Issue 4, 2019. August-September



The Georgian Partnership Fund is more than the Georgian government's venture capital arm - it is a critical player on the investment and business development scene of Georgia. spoke to the CEO of the Partnership Fund, David Saganelidze about its investments and future plans.

Lika Jorjoliani

With funds committment worth $330 million and a historical 14.9 percent IRR on its investments, the fund has several purposes and characteristics that make it a unique tool to drive investment and development in the country, David Saganelidze told

The fund's mission is to "promote investment in Georgia by providing co-financing in projects at their initial stage of development," and largely operates in sectors and regions where the possibility of attracting investments is limited.

First, it offers foreign investors a partnership with the government and the reassurance that comes with official government partners.

Second, the fund helps to 'fill in' missing equity and investment volume, making projects in the country that are trying to get off the ground more attractive to commercial banks and international financing organizations.

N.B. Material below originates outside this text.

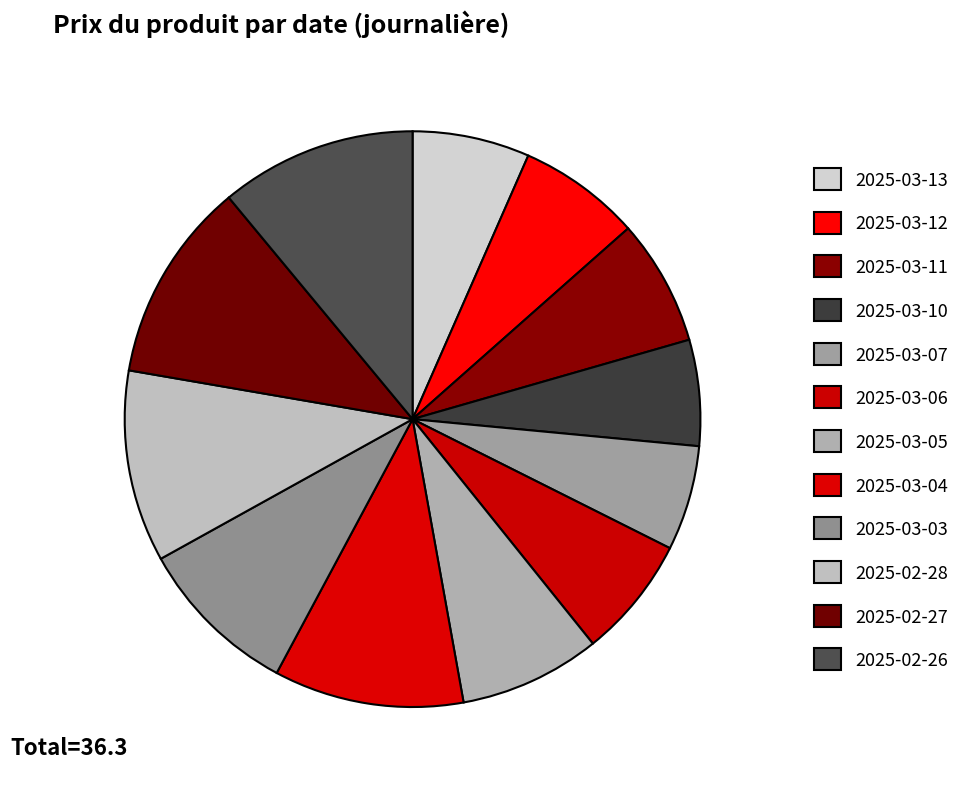

To the nearest percent, what is the difference between the 2025-03-12 and 2025-03-10 slice percentages?

1%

Its success in this regard can be seen from just a few numbers: more than $2.5 billion in investments have been attracted to Georgia with just the $330 million input by the Partnership Fund-that is, for every $1 spent, $7 have been brought in, Saganelidze says.

The fund has historically invested in energy, agriculture, high-tech production, real estate, tourism, infrastructure, logistics and export-oriented industries. The fund invests in commercially viable projects, and is oriented to make a profit.

Also, according to its investment mandate, the fund is a short to midterm equity partner and stays in the project for a limited time: private investor always has a call option, meaning they can buyout funds share with preagreed price and conditions.

"The Partnership Fund generally stays in a project for three, five or a maximum of seven years," Saganelidze says.

This restraint can also be seen in the fund's approach to the projects it decides to invest in.

"We have slightly changed our funding priorities, for example, the energy sector is of a great interest to investors and the market is competitive, meaning there is less rationale for the Fund to be involved.

"Of course, we are still proceeding with the projects we have started, but we are no longer considering entering the new ones. This also applies to the tourism industry," noted Saganelidze.

"From 2019, we decided to limit our involvement in this sector as well. Our priority now shifts to more export-oriented and hightech production. The projects in those indsutries are of a bigger scale and require more longterm financing. This is one of the reasons we have been talking about Fund reform to be able to have stable, long term sources of funding," he said.

Current activities

One of the fund's most recent and exciting investments is Aerostructure Technologies Cyclone (ATC)-a factory that produces composite airplane parts.

Partnered with the Israeli company Elbit Systems, ATC has put Georgia on the map as the first country in the South Caucasus to enter the industry of civilian aircraft manufacturing.

In the tourism sector, the fund has invested in hotels located in Georgia's iconic touristic sites, including Tsinandali, Sairme, Kutaisi, Borjomi, Akhaltsikhe and elsewhere.

Among the fund's ventures in agriculture is a greenhouse in Samtredia, a hog farm, a blueberry plantation and others.

The Partnership Fund has also promised a $100 million investment in the country's largest logistics project-Port Anaklia, which seeks to construct a deep water port on Georgia's Black Sea coast. Experts believe the new port is the most important project for the country since the construction of Baku - Tbilisi - Kars railway.

In addition, the Partnership Fund has invested two strategic projects in the energy sector: the Gardabani and Nenskra Hydropower Plants.

Startups and exports

Moving forward, the Partnership Fund hopes to work in several new directions.

Supporting innovative startup ideas is one of them.

Secondly, the fund hopes to spur on the development of companies whose products are export-oriented, which includes much of the agricultural sector. This industry, Saganelidze says, has the advantage of bolstering income and the economy in underdeveloped regions of Georgia and developing production, which in turn stems off migration.